[Data provided]

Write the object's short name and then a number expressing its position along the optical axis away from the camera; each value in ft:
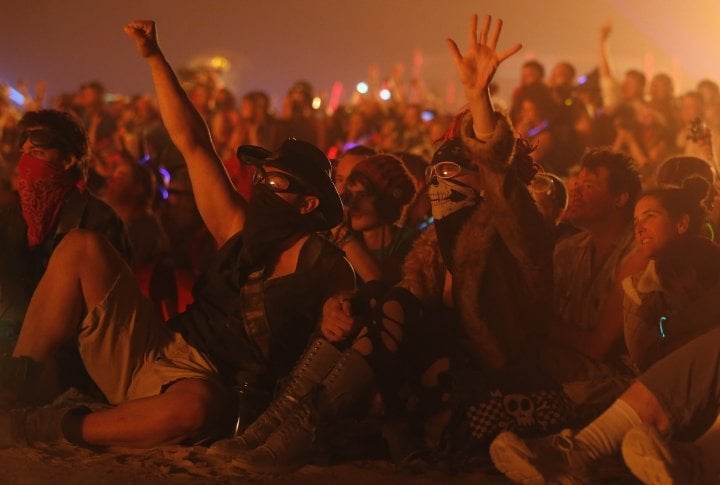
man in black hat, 26.68
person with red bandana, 29.68
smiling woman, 28.27
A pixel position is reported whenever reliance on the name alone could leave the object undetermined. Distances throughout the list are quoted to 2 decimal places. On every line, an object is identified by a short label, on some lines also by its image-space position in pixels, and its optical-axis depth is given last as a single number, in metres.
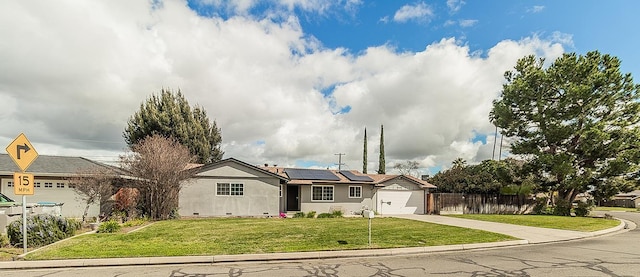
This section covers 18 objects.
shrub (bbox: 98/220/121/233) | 14.47
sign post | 9.73
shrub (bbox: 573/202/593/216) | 28.98
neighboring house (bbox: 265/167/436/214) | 28.62
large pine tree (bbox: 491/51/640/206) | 28.70
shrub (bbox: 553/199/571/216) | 29.34
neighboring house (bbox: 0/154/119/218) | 20.97
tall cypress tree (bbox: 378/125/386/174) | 53.41
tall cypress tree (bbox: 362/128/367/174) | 55.41
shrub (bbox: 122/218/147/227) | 16.80
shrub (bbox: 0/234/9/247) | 11.23
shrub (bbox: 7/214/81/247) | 11.14
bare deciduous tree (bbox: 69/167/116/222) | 18.25
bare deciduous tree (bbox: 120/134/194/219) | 19.98
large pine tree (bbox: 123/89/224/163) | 37.25
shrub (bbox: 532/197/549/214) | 31.72
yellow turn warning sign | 9.77
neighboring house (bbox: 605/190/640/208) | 65.81
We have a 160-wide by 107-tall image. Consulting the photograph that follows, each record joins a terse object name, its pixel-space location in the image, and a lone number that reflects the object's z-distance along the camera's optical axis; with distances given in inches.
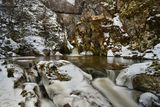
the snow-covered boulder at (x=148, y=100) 145.9
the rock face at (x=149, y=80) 176.1
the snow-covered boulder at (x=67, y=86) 161.8
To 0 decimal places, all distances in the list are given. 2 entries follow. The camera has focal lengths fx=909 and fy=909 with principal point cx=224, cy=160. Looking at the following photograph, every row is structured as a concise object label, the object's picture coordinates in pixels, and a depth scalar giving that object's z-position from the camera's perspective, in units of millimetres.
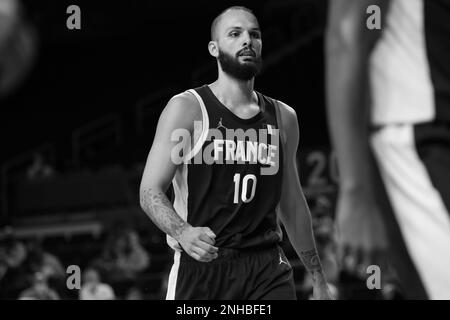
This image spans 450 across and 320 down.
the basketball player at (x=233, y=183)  3852
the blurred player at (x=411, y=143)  2326
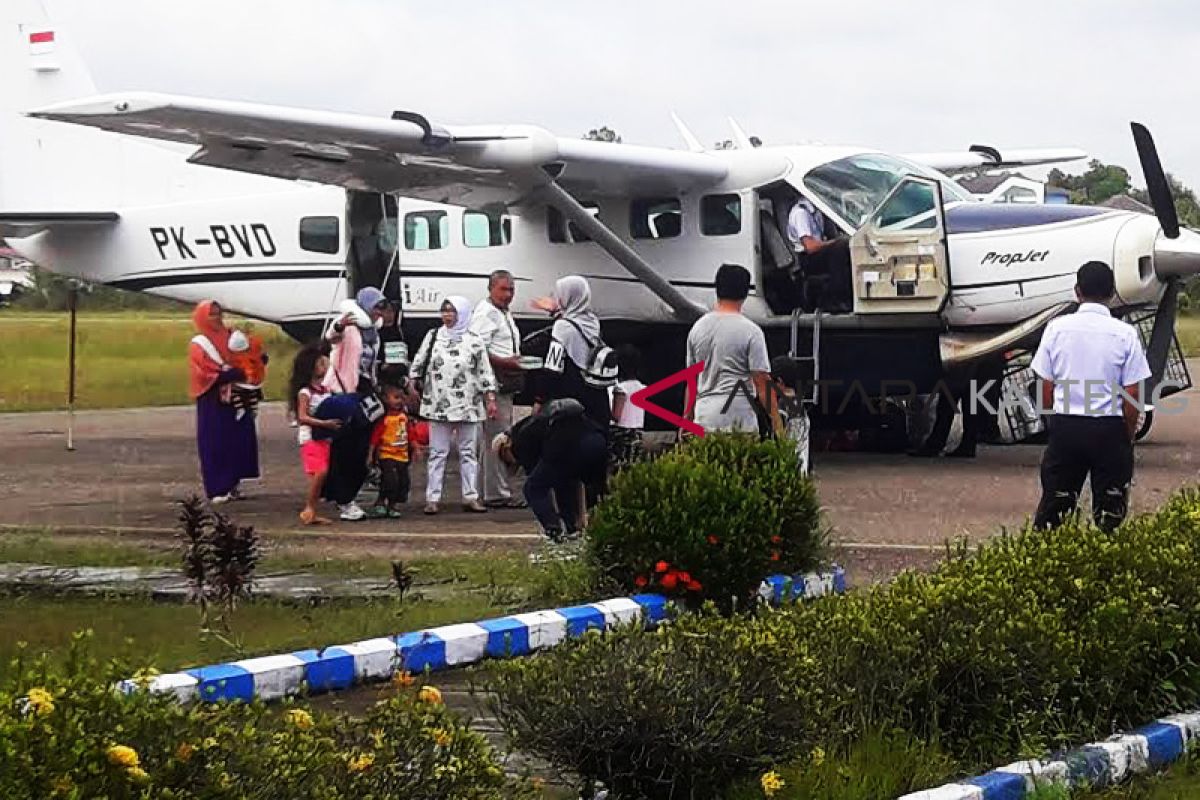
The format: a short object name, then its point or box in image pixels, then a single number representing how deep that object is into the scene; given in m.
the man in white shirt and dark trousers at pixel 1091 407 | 9.39
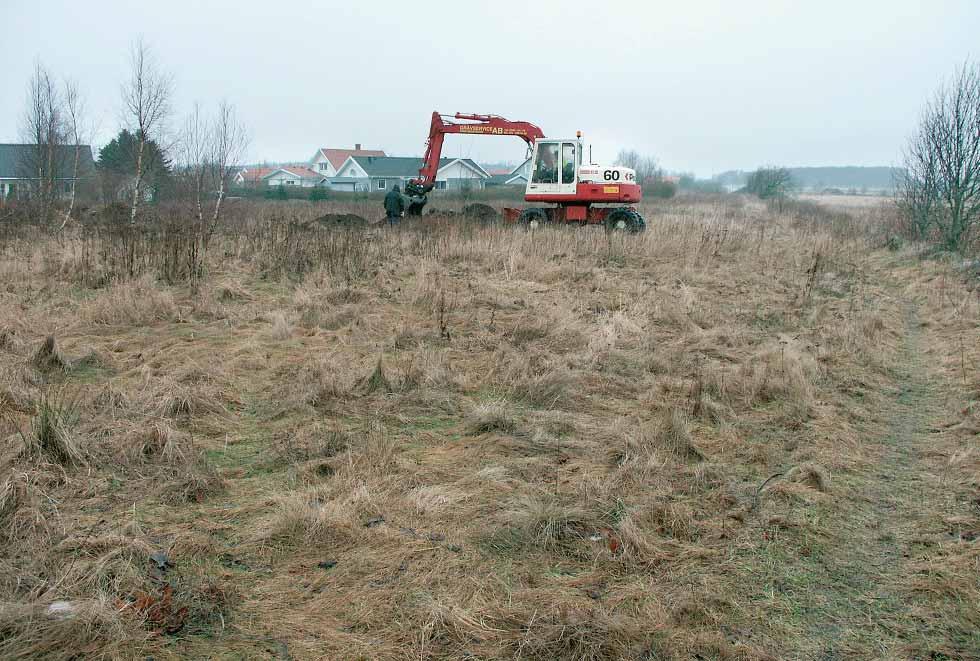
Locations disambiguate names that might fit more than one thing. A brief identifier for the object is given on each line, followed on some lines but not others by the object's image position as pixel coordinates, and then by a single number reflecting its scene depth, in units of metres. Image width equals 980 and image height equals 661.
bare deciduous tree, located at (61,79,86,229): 19.50
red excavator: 18.09
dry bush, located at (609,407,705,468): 4.83
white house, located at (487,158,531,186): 65.03
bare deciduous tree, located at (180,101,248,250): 19.95
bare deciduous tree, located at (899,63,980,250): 18.31
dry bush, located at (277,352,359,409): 5.76
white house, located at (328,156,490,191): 63.50
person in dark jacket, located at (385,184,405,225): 18.72
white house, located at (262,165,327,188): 73.00
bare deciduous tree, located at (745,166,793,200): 58.81
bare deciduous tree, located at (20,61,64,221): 19.73
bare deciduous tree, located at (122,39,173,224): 17.16
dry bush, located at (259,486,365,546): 3.72
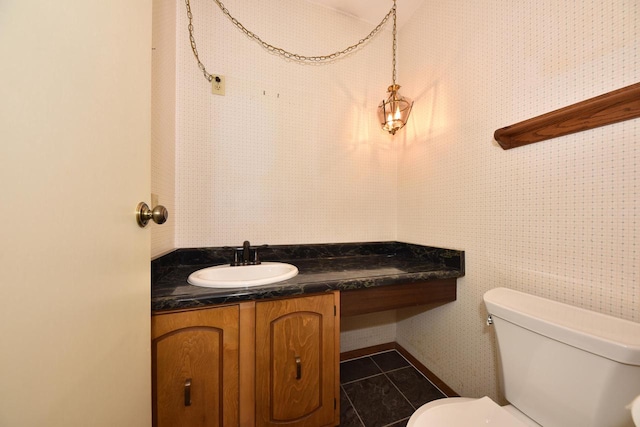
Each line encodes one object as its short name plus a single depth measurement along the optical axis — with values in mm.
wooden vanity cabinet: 841
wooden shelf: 697
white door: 305
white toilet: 592
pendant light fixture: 1445
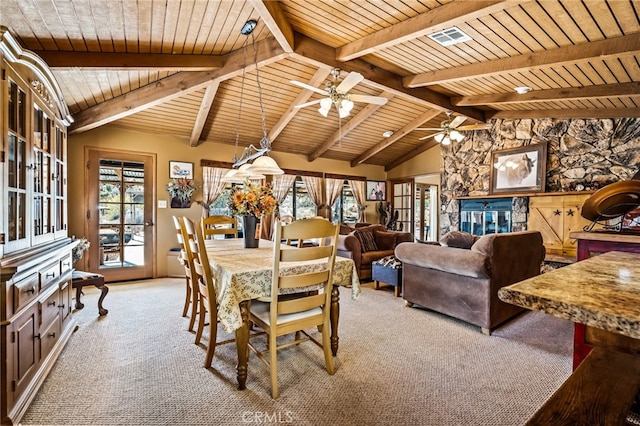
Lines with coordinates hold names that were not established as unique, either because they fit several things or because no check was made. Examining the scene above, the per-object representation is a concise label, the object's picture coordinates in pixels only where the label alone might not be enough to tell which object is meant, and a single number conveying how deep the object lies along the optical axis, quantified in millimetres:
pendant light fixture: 3070
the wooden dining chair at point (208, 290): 2172
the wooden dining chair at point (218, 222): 3588
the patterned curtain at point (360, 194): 8208
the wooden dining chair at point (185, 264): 2862
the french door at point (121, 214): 4926
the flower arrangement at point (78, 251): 3725
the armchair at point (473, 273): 2965
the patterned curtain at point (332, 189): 7711
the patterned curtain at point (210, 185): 5852
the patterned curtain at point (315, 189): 7383
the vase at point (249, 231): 3035
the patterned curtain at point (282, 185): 6882
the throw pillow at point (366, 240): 5457
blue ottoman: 4246
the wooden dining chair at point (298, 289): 1927
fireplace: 6219
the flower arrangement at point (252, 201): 2854
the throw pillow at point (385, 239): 5660
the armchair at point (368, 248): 4973
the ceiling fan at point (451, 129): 4941
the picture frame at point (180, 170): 5547
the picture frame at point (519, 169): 5769
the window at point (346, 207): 8086
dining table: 1925
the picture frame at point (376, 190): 8609
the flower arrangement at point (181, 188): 5445
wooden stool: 3310
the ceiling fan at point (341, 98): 3417
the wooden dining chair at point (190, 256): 2315
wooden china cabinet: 1668
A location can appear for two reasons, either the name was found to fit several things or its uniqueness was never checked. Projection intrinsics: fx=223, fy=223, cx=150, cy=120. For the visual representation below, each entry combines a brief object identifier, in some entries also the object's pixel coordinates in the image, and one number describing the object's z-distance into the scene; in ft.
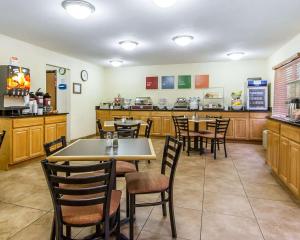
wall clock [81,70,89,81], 23.37
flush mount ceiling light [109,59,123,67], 22.62
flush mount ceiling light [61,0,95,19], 9.89
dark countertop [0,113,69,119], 12.91
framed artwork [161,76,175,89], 25.63
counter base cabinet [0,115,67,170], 12.82
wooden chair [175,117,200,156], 16.85
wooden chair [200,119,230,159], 15.94
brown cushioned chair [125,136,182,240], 6.31
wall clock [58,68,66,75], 21.69
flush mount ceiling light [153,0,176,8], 8.82
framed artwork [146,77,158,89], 26.17
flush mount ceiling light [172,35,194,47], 14.73
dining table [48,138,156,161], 6.04
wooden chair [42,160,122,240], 4.55
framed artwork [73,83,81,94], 22.11
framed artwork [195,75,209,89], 24.51
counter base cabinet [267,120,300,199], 8.96
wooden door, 22.66
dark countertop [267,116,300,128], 8.93
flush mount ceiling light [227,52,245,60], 19.61
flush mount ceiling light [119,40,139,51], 16.06
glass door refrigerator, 21.46
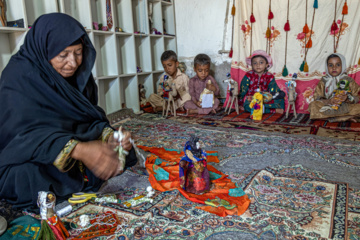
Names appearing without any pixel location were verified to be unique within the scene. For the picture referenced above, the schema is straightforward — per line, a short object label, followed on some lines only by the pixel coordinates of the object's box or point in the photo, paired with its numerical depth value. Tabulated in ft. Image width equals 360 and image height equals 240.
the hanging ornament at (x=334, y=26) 14.55
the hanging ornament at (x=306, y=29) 15.15
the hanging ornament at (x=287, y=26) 15.46
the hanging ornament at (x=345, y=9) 14.20
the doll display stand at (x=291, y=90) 13.94
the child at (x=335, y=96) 13.07
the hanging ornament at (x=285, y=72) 15.85
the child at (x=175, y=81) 15.93
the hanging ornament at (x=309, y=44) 15.11
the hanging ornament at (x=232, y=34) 17.09
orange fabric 6.00
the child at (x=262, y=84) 15.11
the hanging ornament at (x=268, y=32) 15.94
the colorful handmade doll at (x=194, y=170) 6.51
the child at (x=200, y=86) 15.39
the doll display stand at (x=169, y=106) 14.75
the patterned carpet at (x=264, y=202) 5.30
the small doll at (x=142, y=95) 16.75
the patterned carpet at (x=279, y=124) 11.54
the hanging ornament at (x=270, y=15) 15.79
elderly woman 5.43
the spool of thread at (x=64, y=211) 5.95
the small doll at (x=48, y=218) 4.66
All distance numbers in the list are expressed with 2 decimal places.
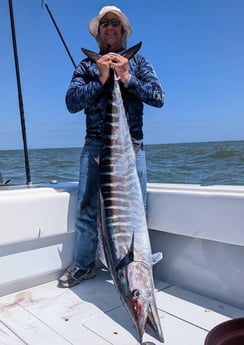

[Exercise prompt] Give again, exactly, the lines from the start of the data through the one holding "shrub (bbox: 122/218/147/227) | 16.80"; omit the pictures.

[Result]
Write the object's short name and then a number expressing its position along the optical axis away from the camera; each value in ft:
man in black hat, 26.68
person with red bandana, 29.68
smiling woman, 28.27
A pixel position is reported whenever reliance on the name alone could leave the object undetermined. Distances throughout the list are quoted to 2 decimal places. On every line, an object is identified by a short label, on some lines also by its image-space position in pixels, and its optical-axis depth is given last as a single number, in metres.
This section covers 18 objects.
shrub (bbox: 98/220/121/233) | 14.47
sign post | 9.73
shrub (bbox: 573/202/593/216) | 28.98
neighboring house (bbox: 265/167/436/214) | 28.62
large pine tree (bbox: 491/51/640/206) | 28.70
shrub (bbox: 553/199/571/216) | 29.34
neighboring house (bbox: 0/154/119/218) | 20.97
tall cypress tree (bbox: 378/125/386/174) | 53.41
tall cypress tree (bbox: 362/128/367/174) | 55.41
shrub (bbox: 122/218/147/227) | 16.80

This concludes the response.